L’agonie du quatrième pouvoir est commencée (Stéphane Lacroix)
Les journalistes et les propriétaires des médias ont passé un dur moment la semaine dernière. Deux tristes nouvelles sont venues raviver leurs craintes quant à l’avenir de leur profession.
La première est que Facebook a finalement mis sa menace à exécution en ne donnant plus accès aux nouvelles canadiennes. La deuxième est que le journal Métro fermait ses portes, comme prévu.
J’écris « comme prévu » parce que dans une vie professionnelle antérieure j’ai donné des entrevues dans la foulée de l’annonce de Montréal d’interdire la distribution du Publisac. À l’époque (en 2019), je m’inquiétais de la survie du journal Métro et de ses hebdomadaires. Je les savais tributaires du Publisac pour rejoindre leurs lecteurs et lectrices.
En rétrospective, mes craintes étaient malheureusement fondées.
Soyons honnêtes : les décisions prises au cours des dernières années par les médias n’ont pas toujours été judicieuses, notamment en ce qui a trait à leur présence sur les réseaux sociaux. Jean-Hugues Roy de l’UQÀM affirmait récemment que la publicité ne pouvait plus faire vivre l’information. Désormais leur salut passe par les (bons vieux) abonnements et des redevances provenant des réseaux sociaux.
Avec la loi C-18, le gouvernement fédéral a justement voulu mettre en place un mécanisme de redevances provenant de grandes entreprises américaines propriétaires de réseaux sociaux. La conséquence directe de la loi est que Meta ne permet désormais plus aux gens d’ici d’avoir accès à leurs nouvelles sur Facebook.
Outre l’indifférence de la classe politique aux appels à l’aide du propriétaire du journal Métro, Andrew Mulé, c’est l’interdiction de distribution du Publisac sur l’île de Montréal qui aura été le début de la fin du quotidien et de ses hebdos. Paradoxalement, c’est la loi C-18 qui aura planté le dernier clou dans le cercueil.
Ce sont donc des décisions de gens en politique qui auront provoqué ce gâchis, alors que leurs objectifs initiaux étaient sans doute louables.
Une lente décente aux enfers
La classe politique n’est pas réellement responsable de la lente décente aux enfers des médias.

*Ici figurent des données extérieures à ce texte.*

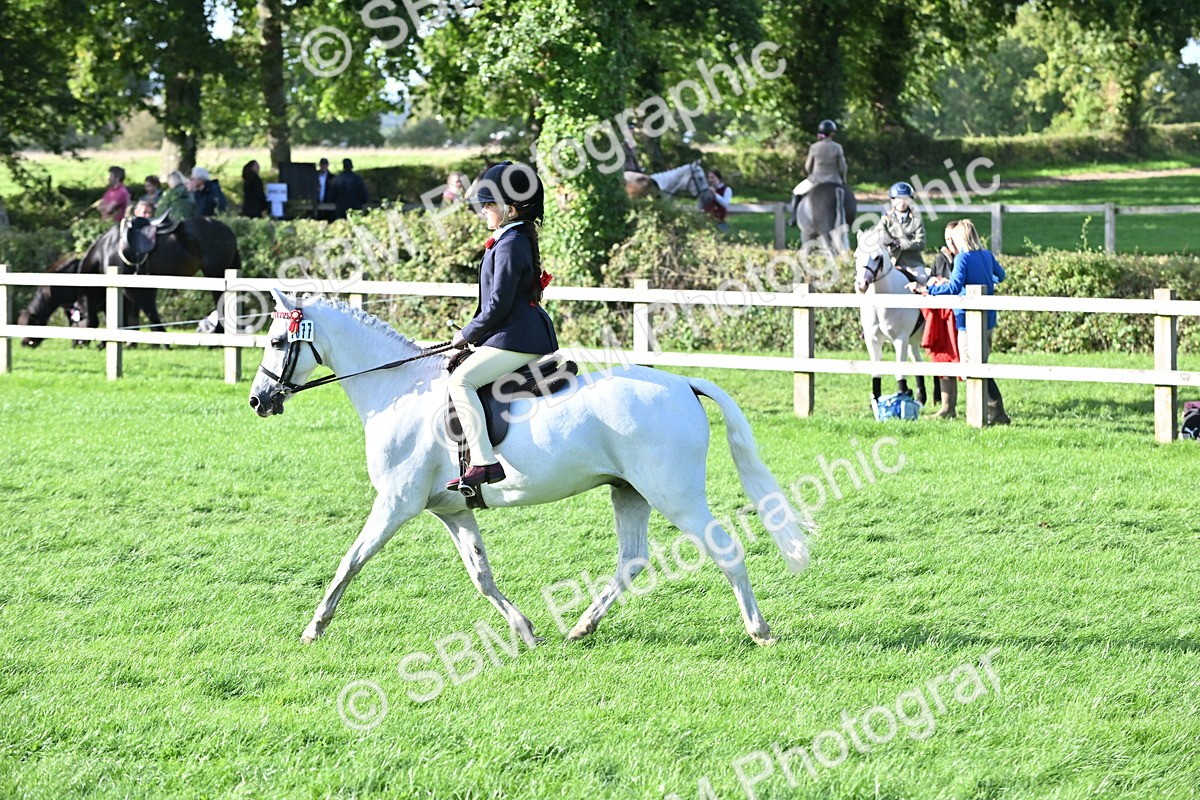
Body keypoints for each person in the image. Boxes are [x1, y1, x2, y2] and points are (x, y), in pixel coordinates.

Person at [446, 160, 558, 491]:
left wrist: (467, 334)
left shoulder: (511, 244)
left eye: (489, 204)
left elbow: (498, 305)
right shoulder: (512, 238)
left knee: (461, 381)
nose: (483, 211)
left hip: (518, 337)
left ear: (510, 208)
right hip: (512, 333)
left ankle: (484, 462)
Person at [906, 219, 1010, 425]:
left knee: (970, 367)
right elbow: (1001, 276)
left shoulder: (962, 258)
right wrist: (985, 282)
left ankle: (993, 412)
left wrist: (927, 290)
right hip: (988, 318)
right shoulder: (987, 255)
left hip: (967, 320)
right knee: (980, 365)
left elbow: (953, 289)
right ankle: (993, 412)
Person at [921, 221, 962, 418]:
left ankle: (978, 407)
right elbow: (931, 276)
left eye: (952, 238)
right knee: (943, 357)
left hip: (959, 314)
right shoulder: (940, 259)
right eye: (946, 239)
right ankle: (947, 407)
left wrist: (949, 283)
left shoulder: (965, 258)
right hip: (942, 315)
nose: (949, 243)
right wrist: (933, 282)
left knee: (964, 359)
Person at [877, 182, 926, 273]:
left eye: (905, 199)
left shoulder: (916, 220)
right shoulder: (886, 219)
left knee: (922, 279)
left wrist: (900, 244)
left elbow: (921, 243)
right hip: (890, 263)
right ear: (892, 200)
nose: (902, 202)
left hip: (912, 263)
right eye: (898, 198)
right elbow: (878, 236)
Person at [792, 119, 847, 201]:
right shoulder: (837, 147)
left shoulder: (814, 147)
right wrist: (843, 180)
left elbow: (808, 167)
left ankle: (794, 213)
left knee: (796, 192)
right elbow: (843, 168)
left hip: (816, 180)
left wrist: (812, 174)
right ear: (832, 133)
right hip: (834, 180)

En fait, les raisons qui l’expliquent sont complexes et multiples.
J’ai vu depuis 20 ans des salles de presse être charcutées et des journalistes compétents pressés comme des citrons. Je me suis désolé de lire des rapports qui démontraient que les médias étaient de moins en moins crédibles.
J’ai été exaspéré par la propension des médias à parler des mêmes sujets, mais d’un angle idéologique différent. J’ai lu un nombre grandissant d’enquêtes supposément fouillées qui omettaient de répondre correctement aux cinq questions fondamentales du journalisme.
J’ai ressenti une grande déception lorsque j’ai pris connaissance des intentions d’un grand groupe médiatique qui souhaitait que le CRTC réduise son obligation de produire des nouvelles locales. J’ai aussi été consterné de voir des gens de la classe politique d’ici et d’ailleurs s’en prendre à des journalistes simplement parce qu’ils sont en désaccord avec les questions qu’on leur pose.
J’ai beau œuvrer du côté des relations publiques, je suis particulièrement sensible à la variété et à la qualité de l’information. Je n’ai pas envie de lire dans 10 ans des communiqués de presse camouflés à l’intérieur d’articles ou de chroniques parce que les médias n’auront plus les moyens de contre-vérifier les informations qu’ils reçoivent
Je me demande même parfois si ce n’est déjà le cas.
Bref, j’ai peur du jour ou on ne pourra plus faire la différence entre une ligne de communication provenant d’une personne œuvrant en relations publiques et une analyse journalistique sérieuse.
Les médias sont loin d’être parfaits, mais cela ne m’empêche pas d’être convaincu que le quatrième pouvoir est l’un des piliers de la démocratie et qu’il mérite d’être sauvé.
Il faudra faire vite puisque son agonie est commencée.